_WORK ORDER_
Your copy of the entries below should hold exactly the lines from the one containing "sjalotjes in rode" to the one containing "AGC Glass Europe se sídlem v belgickém", inclusive, and no pictures.
##### DATASET EXTRACT #####
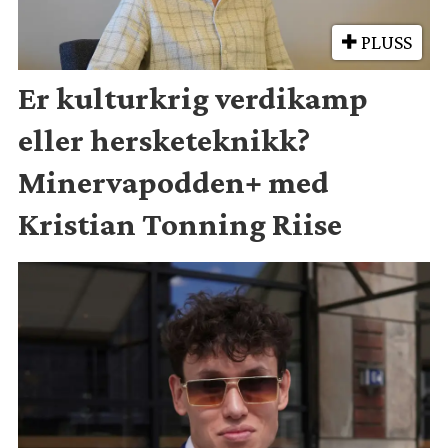
PLUSS
Er kulturkrig verdikamp
eller hersketeknikk?
Minervapodden+ med
Kristian Tonning Riise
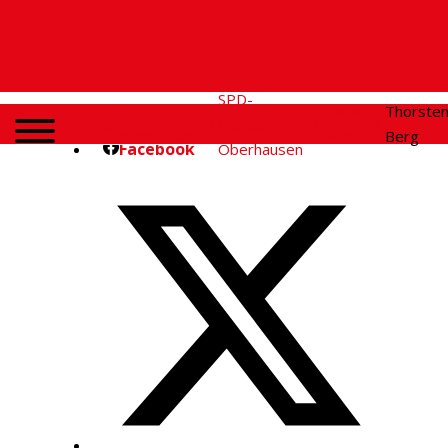
SPD-
SPD
Social
Thorste
Home
Fraktion
Oberhausen
Media
Berg
Facebook
Oberhausen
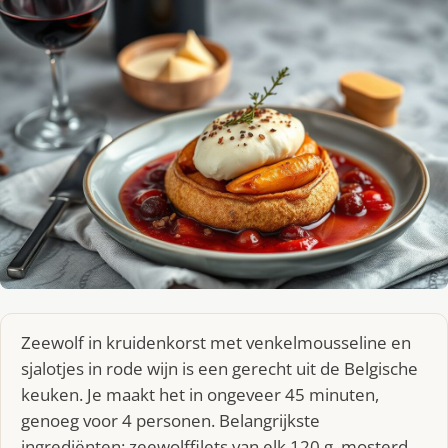
Zeewolf in kruidenkorst met venkelmousseline en
sjalotjes in rode wijn is een gerecht uit de Belgische
keuken. Je maakt het in ongeveer 45 minuten,
genoeg voor 4 personen. Belangrijkste
ingrediënten: zeewolffilets van elk 120 g, mosterd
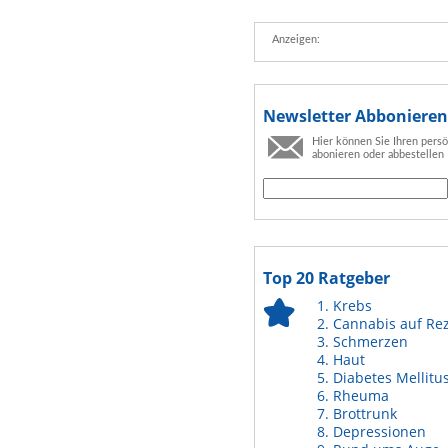
Anzeigen:
Newsletter Abbonieren
Hier können Sie Ihren pers
abonieren oder abbestellen
Top 20 Ratgeber
Krebs
Cannabis auf Re
Schmerzen
Haut
Diabetes Mellitu
Rheuma
Brottrunk
Depressionen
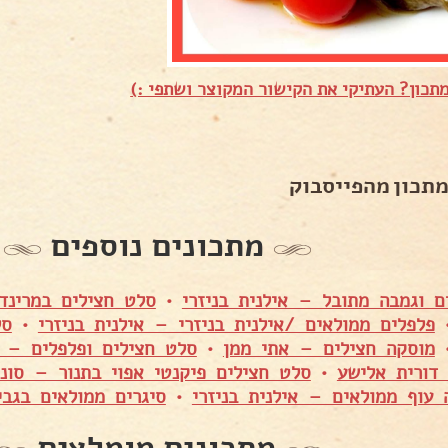
תכון? העתיקי את הקישור המקוצר ושתפי :)
מתכון מהפייסבוק
מתכונים נוספים
ם וגמבה מתובל – אילנית בניזרי
•
סלט חצילים במרינד
פלפלים ממולאים /אילנית בניזרי – אילנית בניזרי
•
סל
מוסקה חצילים – אתי ממן
•
סלט חצילים ופלפלים – 
דורית אלישע
•
סלט חצילים פיקנטי אפוי בתנור – סוני
 עוף ממולאים – אילנית בניזרי
•
סיגרים ממולאים בגב
מתכונים מומלצים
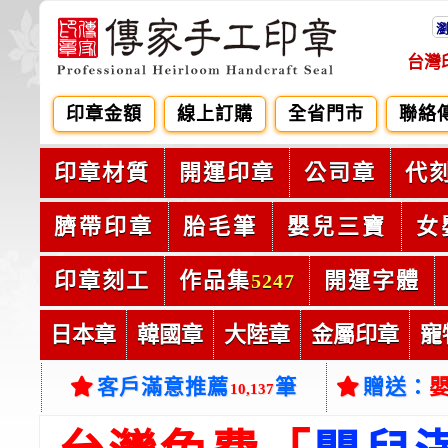
台灣
印章金額
線上訂購
全省門市
聯絡
印章材質
開運印章
公司章
代
臍帶印章
胎毛筆
嬰兒三寶
女
印章刻工
作品集
開運字體
5247
日本章
韓國章
大陸章
金屬印章
寵
客戶滿意推薦
筆
贈送：
10,137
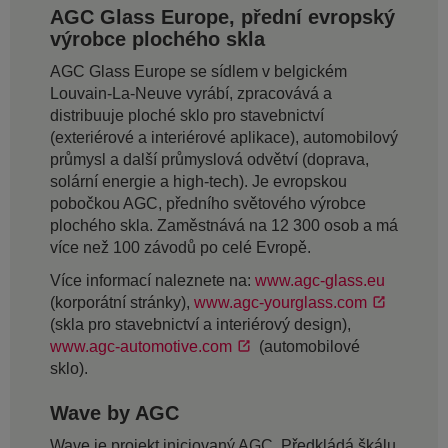
AGC Glass Europe, přední evropský
výrobce plochého skla
AGC Glass Europe se sídlem v belgickém
Louvain-La-Neuve vyrábí, zpracovává a
distribuuje ploché sklo pro stavebnictví
(exteriérové a interiérové aplikace), automobilový
průmysl a další průmyslová odvětví (doprava,
solární energie a high-tech). Je evropskou
pobočkou AGC, předního světového výrobce
plochého skla. Zaměstnává na 12 300 osob a má
více než 100 závodů po celé Evropě.
Více informací naleznete na:
www.agc-glass.eu
(korporátní stránky),
www.agc-yourglass.com
(skla pro stavebnictví a interiérový design),
www.agc-automotive.com
(automobilové
sklo).
Wave by AGC
Wave je projekt iniciovaný AGC. Předkládá škálu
#####
_REPLY TO THE TASK_
sjalotjes in rode wijn is een gerecht uit de Belgische
keuken. Je maakt het in ongeveer 45 minuten,
genoeg voor 4 personen. Belangrijkste
ingrediënten: zeewolffilets van elk 120 g, mosterd
Anzeigen:
Newsletter Abbonieren
Hier können Sie Ihren pers
abonieren oder abbestellen
Top 20 Ratgeber
Krebs
Cannabis auf Re
Schmerzen
Haut
Diabetes Mellitu
Rheuma
Brottrunk
Depressionen
תכון? העתיקי את הקישור המקוצר ושתפי :)
מתכון מהפייסבוק
מתכונים נוספים
ם וגמבה מתובל – אילנית בניזרי
•
סלט חצילים במרינד
פלפלים ממולאים /אילנית בניזרי – אילנית בניזרי
•
סל
מוסקה חצילים – אתי ממן
•
סלט חצילים ופלפלים – 
דורית אלישע
•
סלט חצילים פיקנטי אפוי בתנור – סוני
 עוף ממולאים – אילנית בניזרי
•
סיגרים ממולאים בגב
מתכונים מומלצים
台灣
印章金額
線上訂購
全省門市
聯絡
印章材質
開運印章
公司章
代
臍帶印章
胎毛筆
嬰兒三寶
女
印章刻工
作品集
開運字體
5247
日本章
韓國章
大陸章
金屬印章
寵
客戶滿意推薦
筆
贈送：
10,137
AGC Glass Europe, přední evropský
výrobce plochého skla
AGC Glass Europe se sídlem v belgickém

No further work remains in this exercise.